Nous avons indiqué aux responsables de Vivendi Universal à quel point nous étions attachés à ce que ces maisons d'édition restent dans le giron du patrimoine industriel, éditorial et culturel français, car elles représentent une part importante de notre mémoire et de notre partrimoine éditorial. Nous leur avons également dit que nous souhaitions que la France conserve, sur la scène internationale, une capacité stratégique en matière d'édition. Il ne s'agit pas non plus de faire preuve d'étroitesse d'esprit, de rester entre Français, entre nous, et de se priver de toute capacité d'intervention ou d'action sur la scène internationale.
Dans l'histoire culturelle de l'Europe, notre pays a été un grand pays d'édition. Il doit le rester. Il nous appartient bien sûr de faire valoir ces objectifs généraux en des termes compatibles avec la responsabilité financière et industrielle de ceux qui ont désormais la responsabilité de diriger Vivendi Universal.

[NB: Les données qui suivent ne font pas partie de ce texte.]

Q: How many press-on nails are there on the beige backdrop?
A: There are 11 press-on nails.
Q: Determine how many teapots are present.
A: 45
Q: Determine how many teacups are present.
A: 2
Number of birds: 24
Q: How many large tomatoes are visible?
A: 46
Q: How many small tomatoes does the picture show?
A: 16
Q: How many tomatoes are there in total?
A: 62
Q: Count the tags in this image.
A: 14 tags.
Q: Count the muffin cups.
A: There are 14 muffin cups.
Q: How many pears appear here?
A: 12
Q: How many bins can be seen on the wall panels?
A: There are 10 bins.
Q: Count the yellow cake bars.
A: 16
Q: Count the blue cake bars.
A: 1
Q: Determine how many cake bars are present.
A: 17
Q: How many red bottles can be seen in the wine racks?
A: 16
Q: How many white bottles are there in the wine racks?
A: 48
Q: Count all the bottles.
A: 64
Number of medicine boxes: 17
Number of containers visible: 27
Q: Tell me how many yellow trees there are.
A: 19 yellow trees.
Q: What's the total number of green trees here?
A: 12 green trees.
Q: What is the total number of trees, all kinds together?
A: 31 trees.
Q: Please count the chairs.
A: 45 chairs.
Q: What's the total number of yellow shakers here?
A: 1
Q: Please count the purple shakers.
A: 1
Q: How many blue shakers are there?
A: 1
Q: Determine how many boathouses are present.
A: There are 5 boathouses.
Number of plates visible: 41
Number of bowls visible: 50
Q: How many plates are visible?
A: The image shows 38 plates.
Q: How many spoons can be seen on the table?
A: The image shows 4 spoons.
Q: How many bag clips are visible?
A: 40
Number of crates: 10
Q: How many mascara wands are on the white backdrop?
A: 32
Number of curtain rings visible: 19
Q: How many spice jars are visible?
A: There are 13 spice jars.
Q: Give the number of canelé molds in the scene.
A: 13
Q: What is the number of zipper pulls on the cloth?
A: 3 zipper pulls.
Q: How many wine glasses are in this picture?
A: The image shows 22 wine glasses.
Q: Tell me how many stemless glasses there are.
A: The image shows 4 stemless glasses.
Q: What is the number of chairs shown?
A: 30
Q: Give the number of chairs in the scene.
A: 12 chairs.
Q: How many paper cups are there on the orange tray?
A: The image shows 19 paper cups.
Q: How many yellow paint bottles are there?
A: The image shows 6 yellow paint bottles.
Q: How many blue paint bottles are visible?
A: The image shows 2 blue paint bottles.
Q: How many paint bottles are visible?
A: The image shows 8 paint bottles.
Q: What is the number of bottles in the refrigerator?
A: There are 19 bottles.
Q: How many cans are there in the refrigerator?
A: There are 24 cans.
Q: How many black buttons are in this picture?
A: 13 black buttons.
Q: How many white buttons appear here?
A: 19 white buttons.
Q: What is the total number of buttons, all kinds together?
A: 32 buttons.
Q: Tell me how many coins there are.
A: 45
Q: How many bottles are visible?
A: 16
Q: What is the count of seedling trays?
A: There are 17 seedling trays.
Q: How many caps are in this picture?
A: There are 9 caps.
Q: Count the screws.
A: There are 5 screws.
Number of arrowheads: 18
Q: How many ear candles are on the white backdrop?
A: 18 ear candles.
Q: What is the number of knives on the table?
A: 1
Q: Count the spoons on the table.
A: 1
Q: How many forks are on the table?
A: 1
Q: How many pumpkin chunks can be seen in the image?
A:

M. le président. Personne ne demande plus la parole ?...
Je mets aux voix l'ensemble du projet de loi.

(Le projet de loi est adopté.)
M. le président. Je constate que ce texte a été adopté à l'unanimité. (Applaudissements.)
Ce débat était empreint d'une grande sérénité, grâce à vous, monsieur le ministre, monsieur le président de la commission, monsieur le rapporteur, et à vous tous, mes chers collègues.